Early (and Continued) Involvement for Audio
Involvement in earliest genesis discussions of a project. Early involvement with script development, pre-vis work and prototyping as well as with early scheduling and budgeting. Simply put, “Audio is another Art Department.”. The sound team will be able to participate in design discussions, or be empowered to create those opportunities and discussions where they do not yet exist.
Tools & Tech: Put Designer/Implementer UX before Player UX. (Player comes 2nd! – The only way to truly put the player 1st) –
Push the Technology and pipelines in a meaningful, useful and positive direction. Alleviate the designer/implementer’s struggle. The primary goal is to support the person using the tools and enable them a frictionless experience (alleviate enormous fatiguing or repetitive/heavy lifting tasks) when integrating audio into the game. (From small standalone batching scripts and tools, to game engine and audio engine tools & pipelines – the experience of integrating sound should be simple, straightforward, painless and easy to communicate to others) – focusing tools and processes on the user, allowing audio designers to quickly implement assets, switch them and tune them at run-time is a priority for changing the collaborative nature of review sessions etc. This in turn allows the audio designers to focus more clearly on the ‘player’s experience’ rather than wrestling with their own technical issues.
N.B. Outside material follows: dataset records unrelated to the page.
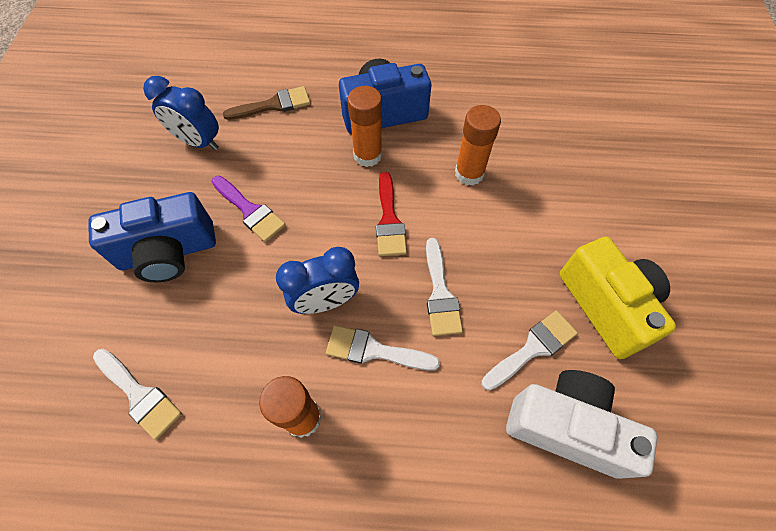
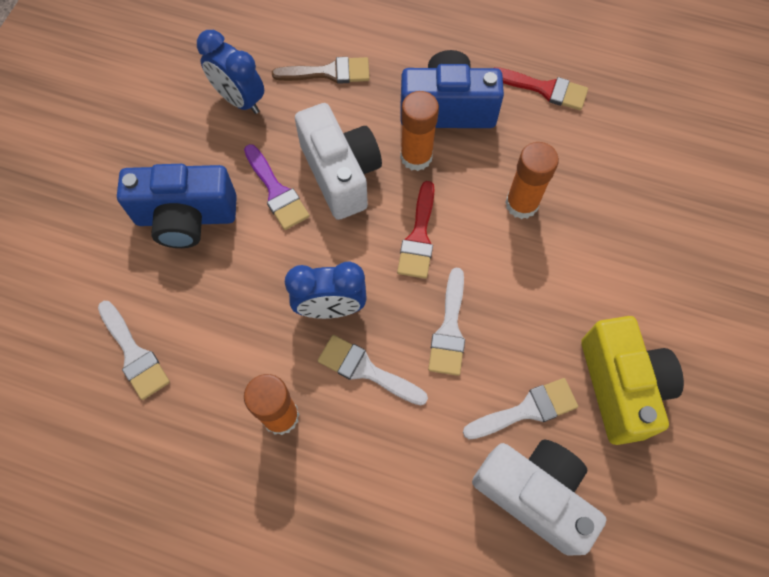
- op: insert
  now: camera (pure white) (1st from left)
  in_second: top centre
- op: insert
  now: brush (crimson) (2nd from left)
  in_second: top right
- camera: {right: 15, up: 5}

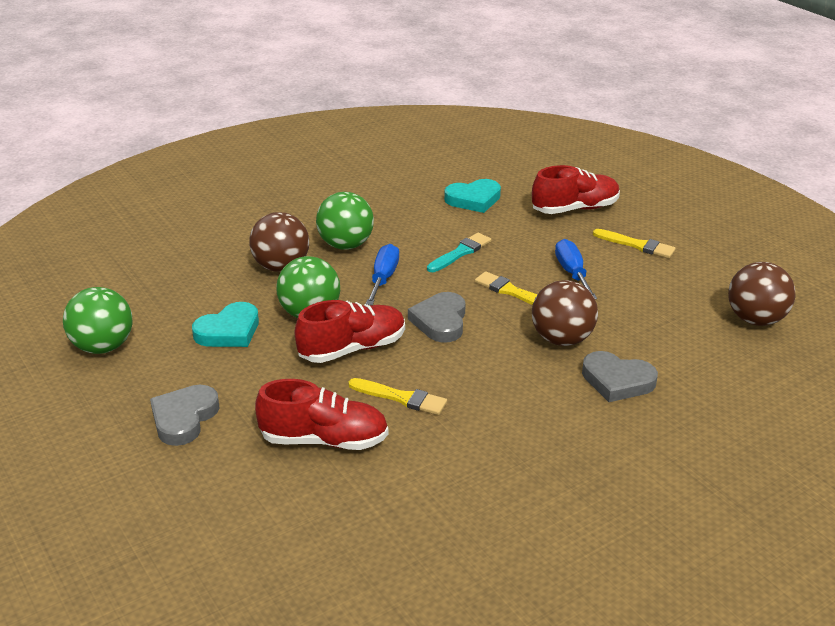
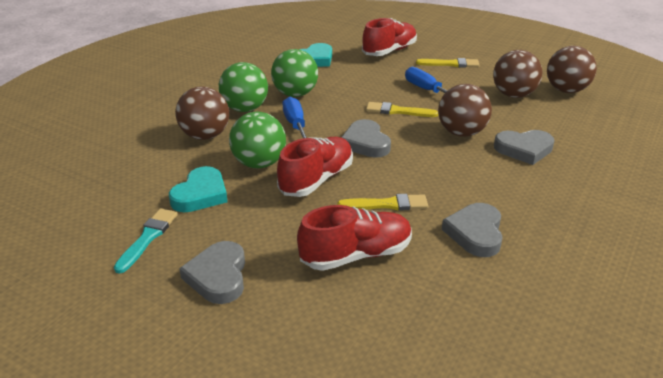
- op: move
  was: brush (aqua)
  in_first: centre
  in_second: middle left
- op: move
  was: play ball (emerald) (1st from left in the first image)
  now: play ball (emerald) (3rd from left)
  in_first: middle left
  in_second: top centre
- op: insert
  now: love heart (grey) (3rd from left)
  in_second: middle right
- op: insert
  now: play ball (dark brown) (3rd from left)
  in_second: top right
- camera: {right: -25, up: 0}

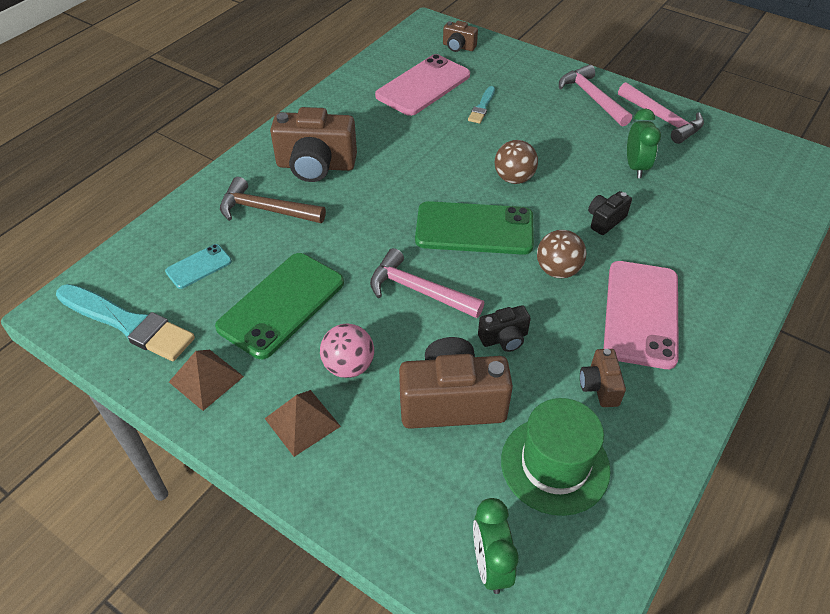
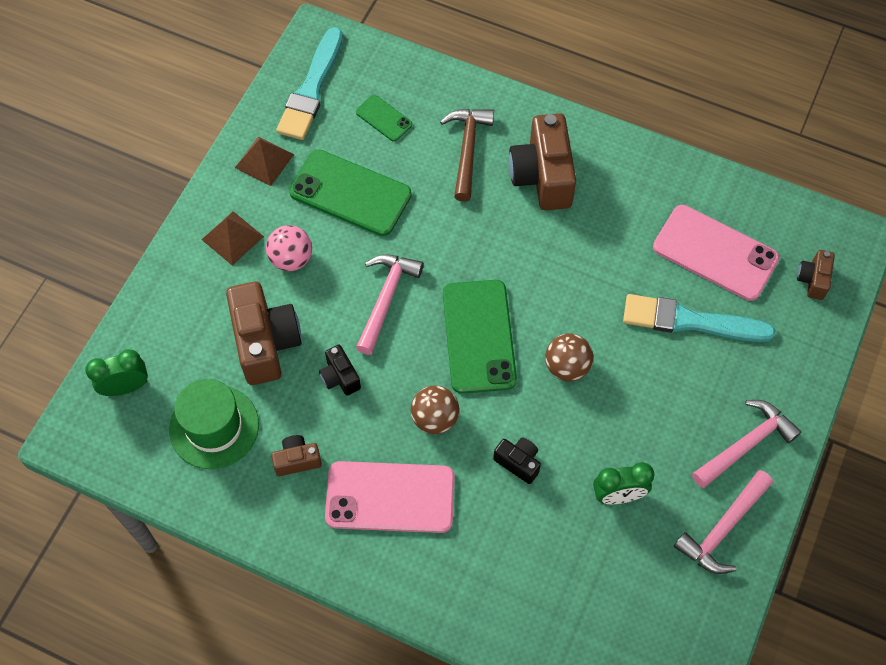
- op: recolor
  was: mobile phone (aqua)
  now: mobile phone (emerald) (2nd from left)
  in_first: middle left
  in_second: top centre
- op: resize
  was: brush (aqua) (2nd from left)
  in_first: top centre
  in_second: middle right
  ratio: 1.99
- camera: {right: 80, up: 15}

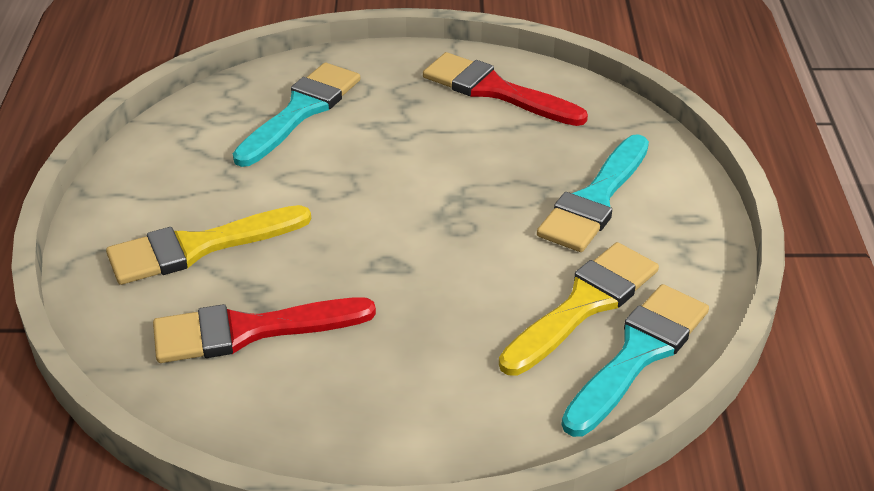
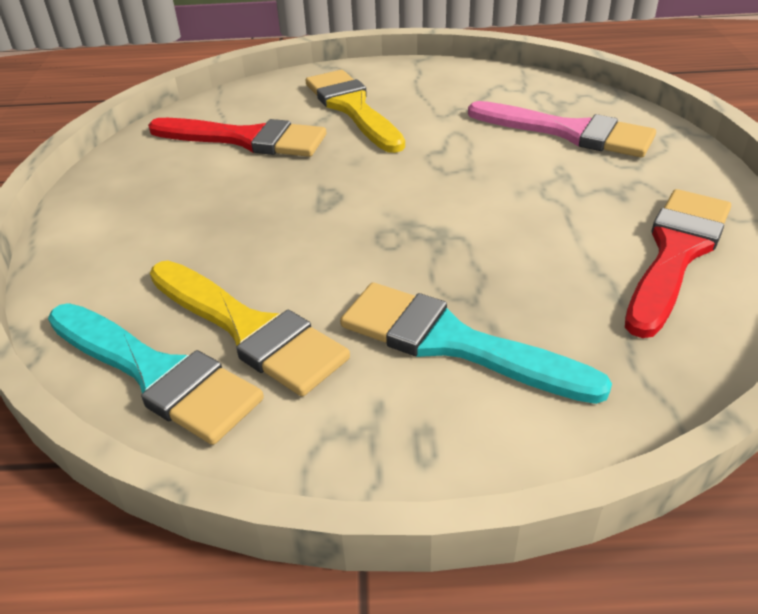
- op: rotate
  was: brush (crimson) (1st from left)
  in_first: bottom left
  in_second: top left
  clockwise: 120
- op: recolor
  was: brush (aqua) (1st from left)
  now: brush (pink)
  in_first: top centre
  in_second: top right
- camera: {right: 90, up: 0}

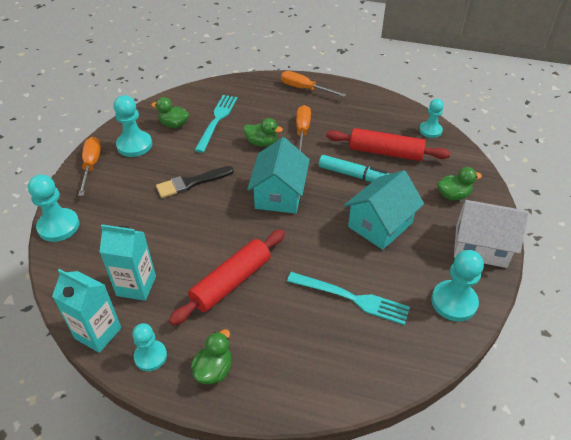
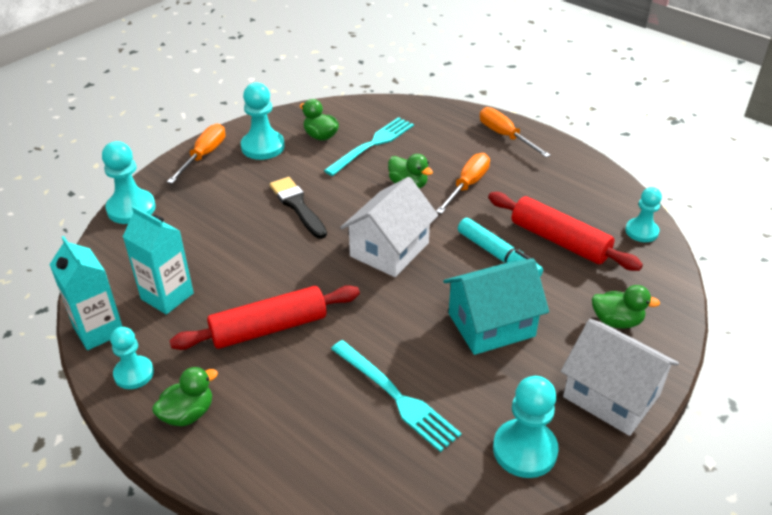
- op: rotate
  was: brush (jet-black)
  in_first: centre
  in_second: centre
  clockwise: 60
- op: recolor
  was: cottage (aqua) (1st from left)
  now: cottage (pure white) (1st from left)
  in_first: centre
  in_second: centre
- camera: {right: 25, up: -5}

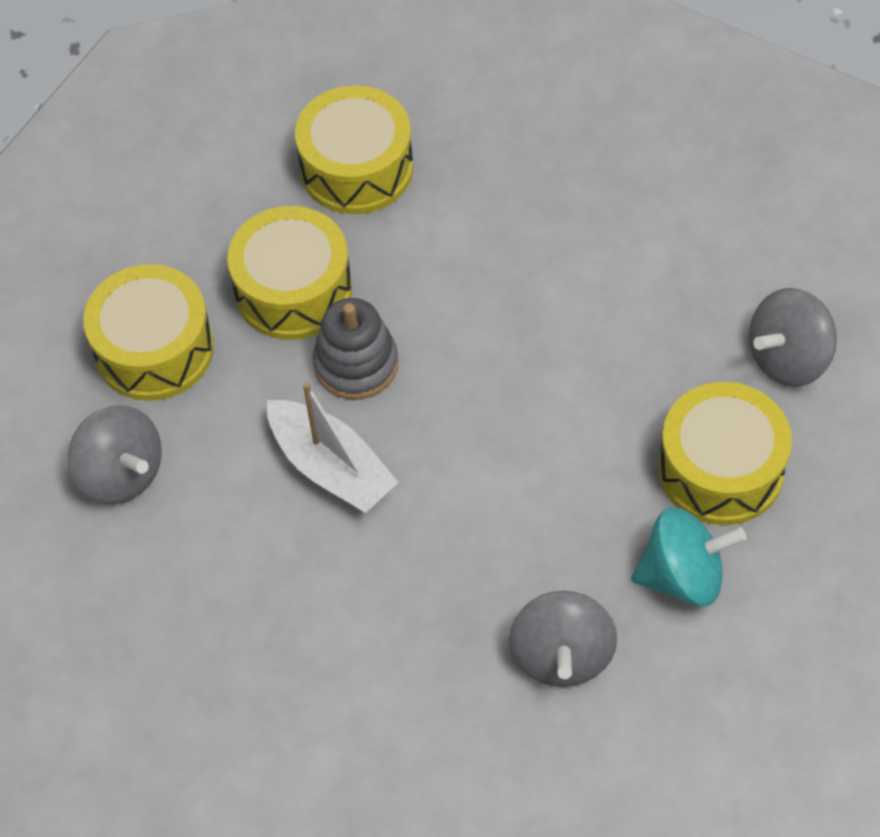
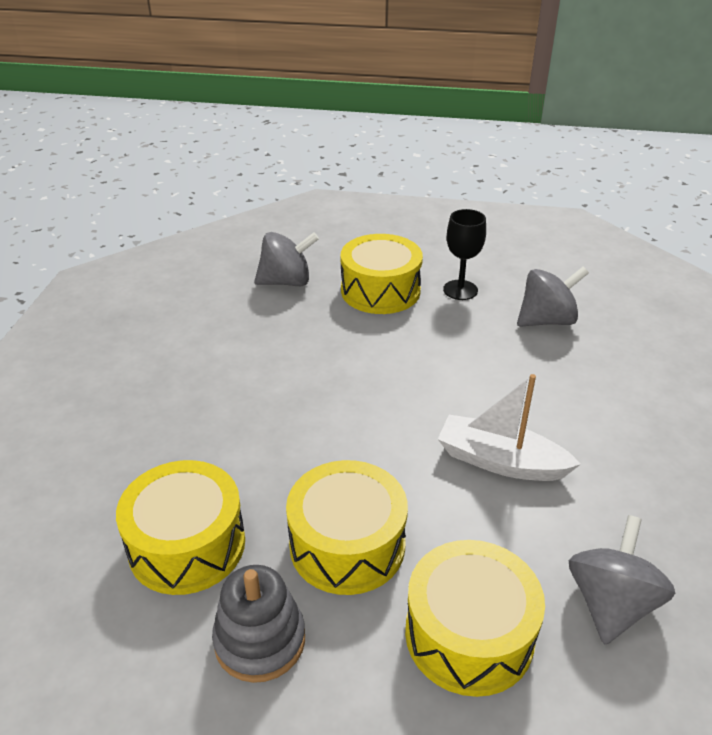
- op: move
  was: stacking toy (grey)
  in_first: centre
  in_second: bottom centre
- op: rotate
  was: whirligig (grey) (3rd from left in the first image)
  in_first: middle right
  in_second: centre
  clockwise: -45
- op: rotate
  was: toy boat (pure white)
  in_first: centre
  in_second: middle right
  clockwise: -90
- op: replace
  was: whirligig (aqua)
  now: wine glass (jet-black)
  in_first: middle right
  in_second: centre
- camera: {right: -115, up: -20}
Every studio culture is different, and has a unique approach that solves design and production problems for a unique product line-up. Also, for some audio departments these are problems that are already long-ago solved, while at others, the problems are so much worse (no audio tools, no audio programmer support or resources, and woefully underdeveloped pipelines) – yet every time, audio finds a way to struggle-on, smash through that which resists and make things work and happen. This is really a hopeful push for a broader, more long-term strategic vision – to build resourceful and confident teams with an elevated view of what is in front of them (and behind them), rather than teams fixated on the short-term problems immediately in front.